**Enunciado escrito 1**
De acuerdo con el relato sobre la Cueva Azul, ¿por qué era necesario tener una barca y un barquero para llegar a la cueva? Responde en una o dos oraciones.

Estábamos rodeados por veinticinco barqueros, cada uno de los cuales se ofrecia para entrar a nuestro servicio: eran los cicerone de la Cueva Azul. Elegí a uno y Jadin a otro, porque es necesario tener una barca y un barquero para llegar allí, el acceso es tan bajo y tan estrecho que no se puede entrar a menos que lo hagas con un bote muy pequeño.
La mar estaba en calma. Sin embargo, incluso con este hermoso tiempo, rompía con tal fuerza contra el cinturón de rocas que rodeaba a la isla que nuestros gritos sonaban como si estuviéramos en una tempestad, y nos veíamos obligados a agacharnos y pegarnos a los costados para evitar ser arrojados al mar.
Finalmente, después de tres cuartos de hora de navegación, durante los cuales bordeamos aproximadamente una sexta parte de la circunferencia de la isla, los barqueros nos dijeron que habíamos llegado.

**Enunciado escrito 2**
Transcribe sin ningún cambio el tramo de las entradas que va desde la línea que contiene "Look at this image. Detect" hasta el final de las entradas, con ambos extremos incluidos.

**Listado de datos**
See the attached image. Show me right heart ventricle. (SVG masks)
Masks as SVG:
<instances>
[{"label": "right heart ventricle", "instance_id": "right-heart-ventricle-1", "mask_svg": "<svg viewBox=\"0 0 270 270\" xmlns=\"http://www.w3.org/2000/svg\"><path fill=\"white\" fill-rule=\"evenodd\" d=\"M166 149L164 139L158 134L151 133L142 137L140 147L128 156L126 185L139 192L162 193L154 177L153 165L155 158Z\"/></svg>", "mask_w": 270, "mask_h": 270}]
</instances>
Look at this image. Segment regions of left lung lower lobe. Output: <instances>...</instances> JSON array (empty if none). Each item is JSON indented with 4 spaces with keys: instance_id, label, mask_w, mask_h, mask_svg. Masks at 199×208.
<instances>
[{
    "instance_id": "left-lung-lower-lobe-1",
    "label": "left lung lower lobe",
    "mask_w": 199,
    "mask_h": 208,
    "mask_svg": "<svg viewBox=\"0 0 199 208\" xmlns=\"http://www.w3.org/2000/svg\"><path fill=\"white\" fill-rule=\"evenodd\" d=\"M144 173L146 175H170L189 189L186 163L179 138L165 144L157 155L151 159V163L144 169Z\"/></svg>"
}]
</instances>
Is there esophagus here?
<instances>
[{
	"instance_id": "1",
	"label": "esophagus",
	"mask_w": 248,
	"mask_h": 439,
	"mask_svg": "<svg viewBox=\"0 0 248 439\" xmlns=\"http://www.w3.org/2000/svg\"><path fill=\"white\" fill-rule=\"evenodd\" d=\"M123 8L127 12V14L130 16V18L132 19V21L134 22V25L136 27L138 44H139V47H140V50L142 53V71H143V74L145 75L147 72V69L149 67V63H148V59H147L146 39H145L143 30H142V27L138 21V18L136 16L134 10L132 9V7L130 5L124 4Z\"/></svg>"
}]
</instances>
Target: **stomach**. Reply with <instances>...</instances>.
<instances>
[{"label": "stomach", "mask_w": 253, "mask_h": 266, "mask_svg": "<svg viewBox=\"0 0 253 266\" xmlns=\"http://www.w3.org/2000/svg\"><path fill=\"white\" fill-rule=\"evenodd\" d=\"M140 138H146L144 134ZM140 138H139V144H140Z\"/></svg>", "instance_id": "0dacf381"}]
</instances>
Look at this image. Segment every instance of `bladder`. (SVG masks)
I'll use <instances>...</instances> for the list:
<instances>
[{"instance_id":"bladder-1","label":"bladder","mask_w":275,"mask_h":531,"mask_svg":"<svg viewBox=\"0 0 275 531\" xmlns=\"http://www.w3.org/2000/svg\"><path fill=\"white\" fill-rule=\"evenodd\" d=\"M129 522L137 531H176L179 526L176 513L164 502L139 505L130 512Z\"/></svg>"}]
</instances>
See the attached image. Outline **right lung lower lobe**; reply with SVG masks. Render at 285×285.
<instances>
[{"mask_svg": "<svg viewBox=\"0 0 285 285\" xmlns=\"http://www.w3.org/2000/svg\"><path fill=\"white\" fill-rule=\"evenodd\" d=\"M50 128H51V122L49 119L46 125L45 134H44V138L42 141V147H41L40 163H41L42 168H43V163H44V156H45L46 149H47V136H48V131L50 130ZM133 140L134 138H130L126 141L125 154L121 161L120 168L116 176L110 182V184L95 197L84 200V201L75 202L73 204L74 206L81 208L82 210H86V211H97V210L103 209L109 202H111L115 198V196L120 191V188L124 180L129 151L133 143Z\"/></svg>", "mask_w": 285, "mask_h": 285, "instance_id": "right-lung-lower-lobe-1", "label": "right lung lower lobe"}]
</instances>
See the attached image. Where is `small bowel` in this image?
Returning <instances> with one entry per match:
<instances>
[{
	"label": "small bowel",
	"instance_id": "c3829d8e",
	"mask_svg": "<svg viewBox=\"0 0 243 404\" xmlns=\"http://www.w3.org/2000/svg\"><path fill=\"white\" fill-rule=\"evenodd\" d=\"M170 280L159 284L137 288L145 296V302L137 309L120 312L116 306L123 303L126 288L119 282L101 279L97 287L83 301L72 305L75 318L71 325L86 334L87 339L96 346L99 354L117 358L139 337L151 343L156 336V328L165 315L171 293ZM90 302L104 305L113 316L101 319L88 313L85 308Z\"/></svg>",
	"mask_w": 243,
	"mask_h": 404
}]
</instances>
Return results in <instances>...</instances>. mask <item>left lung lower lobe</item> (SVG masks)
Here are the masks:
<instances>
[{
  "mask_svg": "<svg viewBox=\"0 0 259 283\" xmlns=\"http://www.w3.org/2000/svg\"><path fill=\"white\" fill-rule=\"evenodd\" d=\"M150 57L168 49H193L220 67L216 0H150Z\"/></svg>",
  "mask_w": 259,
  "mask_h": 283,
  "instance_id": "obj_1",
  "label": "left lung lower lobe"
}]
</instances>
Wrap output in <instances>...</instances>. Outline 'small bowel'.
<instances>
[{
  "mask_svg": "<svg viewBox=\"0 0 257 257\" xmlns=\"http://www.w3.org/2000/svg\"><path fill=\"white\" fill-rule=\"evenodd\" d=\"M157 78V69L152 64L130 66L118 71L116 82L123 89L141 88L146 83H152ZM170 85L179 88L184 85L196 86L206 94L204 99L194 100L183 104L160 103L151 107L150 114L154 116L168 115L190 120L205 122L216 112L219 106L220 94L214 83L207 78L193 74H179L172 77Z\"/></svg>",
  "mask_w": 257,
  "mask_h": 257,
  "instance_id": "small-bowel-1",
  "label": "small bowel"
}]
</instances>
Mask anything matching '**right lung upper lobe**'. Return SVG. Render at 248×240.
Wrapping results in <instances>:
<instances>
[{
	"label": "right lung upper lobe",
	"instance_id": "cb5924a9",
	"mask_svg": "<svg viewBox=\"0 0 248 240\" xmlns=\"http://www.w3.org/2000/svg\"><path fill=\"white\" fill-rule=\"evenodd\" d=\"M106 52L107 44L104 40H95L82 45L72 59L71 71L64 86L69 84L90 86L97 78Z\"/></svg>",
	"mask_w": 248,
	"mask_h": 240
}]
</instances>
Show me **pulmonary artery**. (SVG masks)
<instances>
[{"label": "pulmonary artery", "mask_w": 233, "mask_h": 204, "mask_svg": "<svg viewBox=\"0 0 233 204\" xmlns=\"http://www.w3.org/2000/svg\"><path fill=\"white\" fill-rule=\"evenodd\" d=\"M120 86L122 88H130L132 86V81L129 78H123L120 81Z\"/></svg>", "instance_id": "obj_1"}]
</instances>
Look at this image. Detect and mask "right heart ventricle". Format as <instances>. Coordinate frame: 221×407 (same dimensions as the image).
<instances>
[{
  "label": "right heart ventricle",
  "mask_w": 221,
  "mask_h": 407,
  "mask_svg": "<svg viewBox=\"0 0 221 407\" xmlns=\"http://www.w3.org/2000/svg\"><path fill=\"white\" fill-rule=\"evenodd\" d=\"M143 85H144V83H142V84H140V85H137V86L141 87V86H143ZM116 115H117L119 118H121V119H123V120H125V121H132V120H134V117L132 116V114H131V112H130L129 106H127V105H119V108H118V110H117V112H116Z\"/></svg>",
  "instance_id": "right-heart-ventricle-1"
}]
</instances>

**Resultado 1**
Porque el acceso a la cueva es tan bajo y tan estrecho que solo se puede entrar con un bote muy pequeño.

**Resultado 2**
Look at this image. Detect and mask "right heart ventricle". Format as <instances>. Coordinate frame: 221×407 (same dimensions as the image).
<instances>
[{
  "label": "right heart ventricle",
  "mask_w": 221,
  "mask_h": 407,
  "mask_svg": "<svg viewBox=\"0 0 221 407\" xmlns=\"http://www.w3.org/2000/svg\"><path fill=\"white\" fill-rule=\"evenodd\" d=\"M143 85H144V83H142V84H140V85H137V86L141 87V86H143ZM116 115H117L119 118H121V119H123V120H125V121H132V120H134V117L132 116V114H131V112H130L129 106H127V105H119V108H118V110H117V112H116Z\"/></svg>",
  "instance_id": "right-heart-ventricle-1"
}]
</instances>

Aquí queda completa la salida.